[[ Source passage open ]]
Elements gradient doping in Mn-based Li-rich layered oxides for long-life lithium-ion batteries

doi:10.1016/j.jmst.2024.04.066

J. Mater. Sci. Technol. ›› 2025, Vol. 207: 266-273.DOI: 10.1016/j.jmst.2024.04.066

• Research article • Previous Articles Next Articles

Elements gradient doping in Mn-based Li-rich layered oxides for long-life lithium-ion batteries

Yinzhong Wang^a,b,1, Shiqi Liu^a,b,1, Xianwei Guo^a,b,e,*, Boya Wang^a,b, Qinghua Zhang^d, Yuqiang Li^a,b, Yulong Wang^a,b, Guoqing Wang^a,b,e, Lin Gu^c, Haijun Yu^a,b,*

^aInstitute of Advanced Battery Materials and Devices, College of Materials Science and Engineering, Beijing University of Technology, Beijing 100124, China;
^bKey Laboratory of Advanced Functional Materials, Ministry of Education, Beijing University of Technology, Beijing 100124, China;
^cNational Center of Electron Microscopy in Beijing, School of Materials Science and Engineering, Tsinghua University, Beijing, China;
^dBeijing National Laboratory for Condensed Matter Physics, Institute of Physics, Chinese Academy of Sciences, Beijing 100190, China;
^eBeijing Create Energy & Benefit Future Co., Ltd., Beijing 100176, China

Received:2024-03-14 Revised:2024-04-02 Accepted:2024-04-09 Published:2025-02-01 Online:2024-05-17
Contact: *E-mail addresses: . xwguo@bjut.edu.cn (X. Guo), hj-yu@bjut.edu.cn (H. Yu)
About author:1 These authors contributed equally to this work.
[[ Source passage closed ]]
[[ Supplied entries open ]]
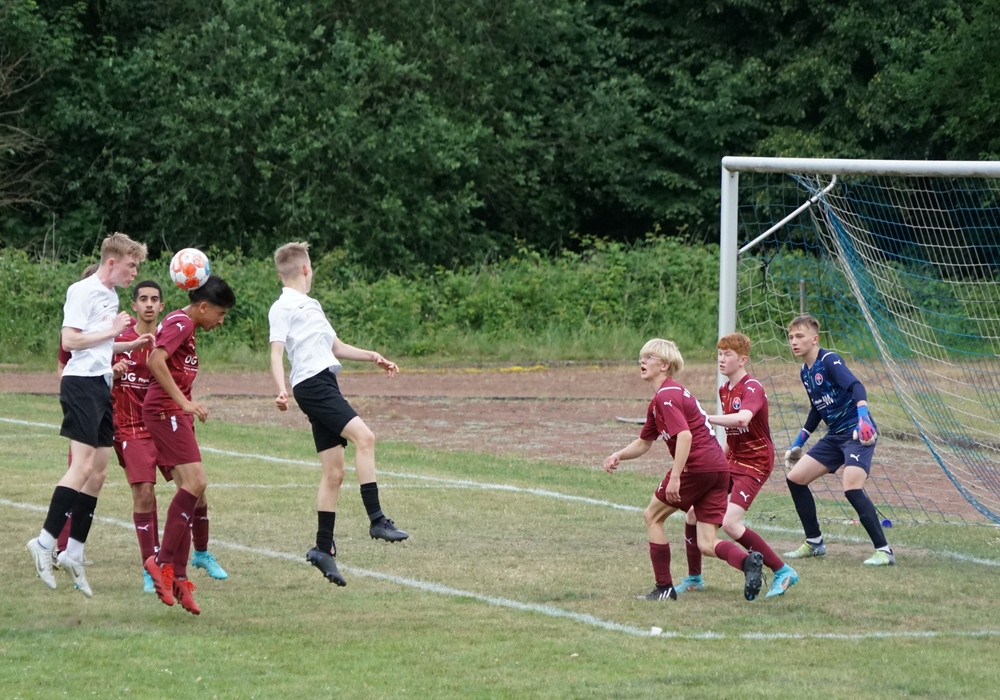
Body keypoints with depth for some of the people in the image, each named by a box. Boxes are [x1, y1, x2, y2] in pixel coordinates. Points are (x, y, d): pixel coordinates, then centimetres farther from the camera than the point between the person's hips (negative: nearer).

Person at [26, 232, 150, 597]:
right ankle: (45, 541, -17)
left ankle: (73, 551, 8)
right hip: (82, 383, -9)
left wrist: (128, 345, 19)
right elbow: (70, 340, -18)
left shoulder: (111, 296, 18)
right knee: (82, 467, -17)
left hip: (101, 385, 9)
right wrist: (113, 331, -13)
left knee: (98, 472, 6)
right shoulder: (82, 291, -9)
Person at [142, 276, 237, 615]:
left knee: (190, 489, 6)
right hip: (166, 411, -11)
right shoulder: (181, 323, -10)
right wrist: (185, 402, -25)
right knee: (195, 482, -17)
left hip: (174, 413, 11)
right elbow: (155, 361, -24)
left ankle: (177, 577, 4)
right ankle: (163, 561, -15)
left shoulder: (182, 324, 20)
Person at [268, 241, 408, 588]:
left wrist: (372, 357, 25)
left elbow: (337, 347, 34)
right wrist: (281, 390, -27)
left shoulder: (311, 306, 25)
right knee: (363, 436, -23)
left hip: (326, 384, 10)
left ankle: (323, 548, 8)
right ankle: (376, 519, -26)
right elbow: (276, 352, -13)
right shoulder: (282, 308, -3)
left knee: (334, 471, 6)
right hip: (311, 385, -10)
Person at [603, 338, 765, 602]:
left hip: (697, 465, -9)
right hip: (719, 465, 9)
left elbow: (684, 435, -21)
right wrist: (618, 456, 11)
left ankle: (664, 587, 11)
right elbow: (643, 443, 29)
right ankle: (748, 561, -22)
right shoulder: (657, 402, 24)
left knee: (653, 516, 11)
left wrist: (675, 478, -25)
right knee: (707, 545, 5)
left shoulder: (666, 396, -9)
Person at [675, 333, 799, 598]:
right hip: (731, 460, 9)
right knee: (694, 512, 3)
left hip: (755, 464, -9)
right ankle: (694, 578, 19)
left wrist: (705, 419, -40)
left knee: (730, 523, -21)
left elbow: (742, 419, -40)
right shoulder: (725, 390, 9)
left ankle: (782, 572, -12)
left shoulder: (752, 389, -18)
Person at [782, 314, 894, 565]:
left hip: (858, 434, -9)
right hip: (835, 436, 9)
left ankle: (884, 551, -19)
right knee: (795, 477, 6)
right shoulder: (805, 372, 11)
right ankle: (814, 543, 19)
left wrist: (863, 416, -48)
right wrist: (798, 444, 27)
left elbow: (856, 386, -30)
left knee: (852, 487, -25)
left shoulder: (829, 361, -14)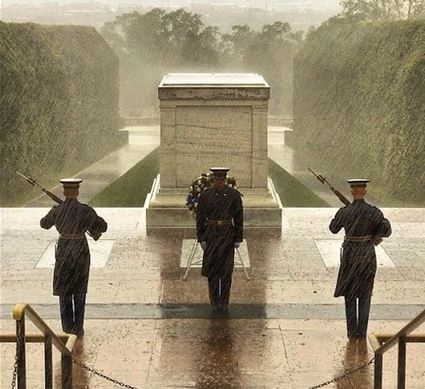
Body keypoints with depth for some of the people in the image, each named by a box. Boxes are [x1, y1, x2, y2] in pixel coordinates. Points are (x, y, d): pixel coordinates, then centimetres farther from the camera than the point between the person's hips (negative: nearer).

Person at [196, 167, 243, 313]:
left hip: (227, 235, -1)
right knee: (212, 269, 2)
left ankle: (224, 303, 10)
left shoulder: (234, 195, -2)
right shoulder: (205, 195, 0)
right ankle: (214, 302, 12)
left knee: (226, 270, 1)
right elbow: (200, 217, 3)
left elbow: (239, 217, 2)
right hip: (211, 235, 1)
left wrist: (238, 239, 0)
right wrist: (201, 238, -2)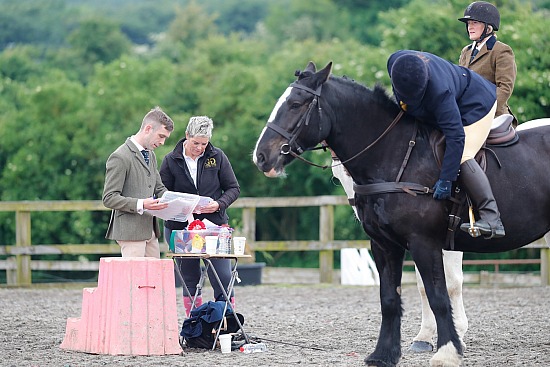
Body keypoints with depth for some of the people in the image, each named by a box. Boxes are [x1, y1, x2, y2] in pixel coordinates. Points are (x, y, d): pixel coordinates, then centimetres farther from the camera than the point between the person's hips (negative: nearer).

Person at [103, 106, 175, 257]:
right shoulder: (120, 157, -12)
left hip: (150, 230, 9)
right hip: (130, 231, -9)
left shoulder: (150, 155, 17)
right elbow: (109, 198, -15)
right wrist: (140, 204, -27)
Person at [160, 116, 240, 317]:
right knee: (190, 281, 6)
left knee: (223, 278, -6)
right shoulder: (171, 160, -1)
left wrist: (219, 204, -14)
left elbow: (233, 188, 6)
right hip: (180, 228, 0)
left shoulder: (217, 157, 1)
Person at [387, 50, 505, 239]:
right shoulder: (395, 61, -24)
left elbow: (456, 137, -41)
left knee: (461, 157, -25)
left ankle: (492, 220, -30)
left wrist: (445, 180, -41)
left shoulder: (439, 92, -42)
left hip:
[[ Supplied entries closed ]]
Tasks to perform —
1 > Reproduce the article listing verbatim from "Received:2024-03-14 Revised:2024-04-02 Accepted:2024-04-09" to "to this work.".
2 > According to the article listing, on what date was the article accepted?
Rely on the article listing alone.

Results by task —
1 >
Received:2024-03-14 Revised:2024-04-02 Accepted:2024-04-09 Published:2025-02-01 Online:2024-05-17
Contact: *E-mail addresses: . xwguo@bjut.edu.cn (X. Guo), hj-yu@bjut.edu.cn (H. Yu)
About author:1 These authors contributed equally to this work.

2 > 2024-04-09